• [Written problem A]:
In the kez command documentation, where do the chain files live?
• [Written problem B]:
Carry on the kez command documentation from the point where it stops.

• [Document passage]:

Append an add event to the local sigchain for the signing key. Chain files live at ~/.kez/sigchains/<safe-primary>.jsonl.

`sigchain revoke <subject> --nsec | --ed25519-seed`

Append a revoke event for a previously added subject.

`sigchain show [--primary <id>] | [--nsec | --ed25519-seed]`

Print the chain: primary, file path, length, one line per event, head hash. Read-only — --primary works without a key.

`sigchain export [--primary <id>] | [--nsec | --ed25519-seed] [--format jsonl|compact] [--out <path>]`

Export the chain in a portable format (jsonl per spec §6, or compact = kez:zc1:<base64url(zstd(jsonl))>).

`sigchain publish [--primary <id>] | [--nsec | --ed25519-seed] [destinations...]`

Push the chain to one or more places. Destinations are flags and any combination can be passed:

--server <url> — POST every event to a kez-sig-server
--web --out <path> — write the JSONL bundle to a file (you upload it to https://<your-domain>/.well-known/kez-sigchain.jsonl)
--dns <domain> — print the TXT zone records for _kez-chain.<domain>
--nostr <relay> — publish the compact bundle as a kind-30078 event signed by your nostr key (requires --nsec)

Channels

Every channel lives in its own file under crates/kez-channels/src/ and implements one trait:

#[async_trait]
pub trait Channel: Send + Sync {
    fn system(&self) -> &'static str;
    async fn fetch_and_verify(&self, identity: &Identity) -> ChannelResult<ChannelHit>;
}

File	System	Fetches	API key needed?
`dns.rs`	`dns:`	`_kez.<domain>` TXT via system resolver	No
`github.rs`	`github:`	Public gists then `<user>/<user>` profile README	No (60 req/hr anon, 5000 with `GITHUB_TOKEN`)

• [Raw records]:
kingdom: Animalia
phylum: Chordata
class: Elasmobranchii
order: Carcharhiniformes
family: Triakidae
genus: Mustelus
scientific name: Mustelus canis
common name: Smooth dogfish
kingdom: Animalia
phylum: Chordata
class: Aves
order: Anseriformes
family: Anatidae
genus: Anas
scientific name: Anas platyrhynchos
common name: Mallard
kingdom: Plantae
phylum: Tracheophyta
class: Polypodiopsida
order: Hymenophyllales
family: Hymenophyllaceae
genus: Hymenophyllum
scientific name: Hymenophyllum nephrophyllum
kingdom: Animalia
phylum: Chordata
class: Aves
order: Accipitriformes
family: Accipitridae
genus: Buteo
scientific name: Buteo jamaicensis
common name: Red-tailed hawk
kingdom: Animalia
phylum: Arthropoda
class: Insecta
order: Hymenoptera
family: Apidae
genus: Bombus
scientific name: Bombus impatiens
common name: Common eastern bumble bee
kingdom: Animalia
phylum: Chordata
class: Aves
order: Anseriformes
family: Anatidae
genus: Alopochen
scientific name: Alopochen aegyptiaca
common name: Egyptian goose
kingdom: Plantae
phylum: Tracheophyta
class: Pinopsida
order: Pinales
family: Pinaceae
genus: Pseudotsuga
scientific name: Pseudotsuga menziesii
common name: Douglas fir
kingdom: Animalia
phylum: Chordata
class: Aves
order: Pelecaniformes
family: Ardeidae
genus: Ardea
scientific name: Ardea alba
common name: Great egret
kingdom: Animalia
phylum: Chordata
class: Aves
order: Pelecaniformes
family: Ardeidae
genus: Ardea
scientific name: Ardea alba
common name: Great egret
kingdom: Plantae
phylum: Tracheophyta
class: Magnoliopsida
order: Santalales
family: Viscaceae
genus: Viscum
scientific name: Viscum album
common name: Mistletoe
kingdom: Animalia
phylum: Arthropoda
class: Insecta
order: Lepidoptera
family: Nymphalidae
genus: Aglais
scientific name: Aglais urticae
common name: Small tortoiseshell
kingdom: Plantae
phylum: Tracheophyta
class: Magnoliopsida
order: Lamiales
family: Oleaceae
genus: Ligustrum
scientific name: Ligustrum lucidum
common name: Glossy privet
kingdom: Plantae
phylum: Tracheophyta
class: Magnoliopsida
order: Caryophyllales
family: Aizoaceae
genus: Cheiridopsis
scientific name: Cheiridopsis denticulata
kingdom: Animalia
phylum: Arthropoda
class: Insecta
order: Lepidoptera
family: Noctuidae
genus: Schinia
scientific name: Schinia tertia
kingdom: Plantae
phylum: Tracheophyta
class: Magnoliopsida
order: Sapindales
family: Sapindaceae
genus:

• [Answer A]:
~/.kez/sigchains/<safe-primary>.jsonl

• [Answer B]:
`nostr.rs`	`nostr:`	Kind-30078 events from damus / nos.lol / primal relays	No
`bluesky.rs`	`bluesky:`	Author feed via the public Bluesky AppView	No
`activitypub.rs`	`ap:`, `mastodon:`	WebFinger → actor JSON → profile fields + bio	No

Each channel has a sibling test file in crates/kez-channels/tests/ using either wiremock (HTTP channels) or a fake fetcher trait (DNS, nostr).

Adding a new channel

The pattern is small and self-contained.

Add the channel file. Create crates/kez-channels/src/<system>.rs. Implement Channel. Keep pure helpers (URL builders, parsers) as standalone pub fns so they can be unit-tested without I/O.

Register it. In lib.rs, add pub mod <system>; and a line in Registry::with_defaults:

r.register(Arc::new(my_channel::MyChannel::new().map_err(ChannelError::Other)?));

If one adapter handles multiple identifier prefixes, use register_as:

let adapter = Arc::new(...);
r.register(adapter.clone());      // canonical
r.register_as("alias", adapter);  // alias

Add tests. Create crates/kez-channels/tests/<system>.rs. For HTTP channels, use wiremock with a constructor like MyChannel::with_base(client, mock_server.uri()). For network-protocol channels (DNS, nostr), abstract the fetcher behind a trait and inject a fake.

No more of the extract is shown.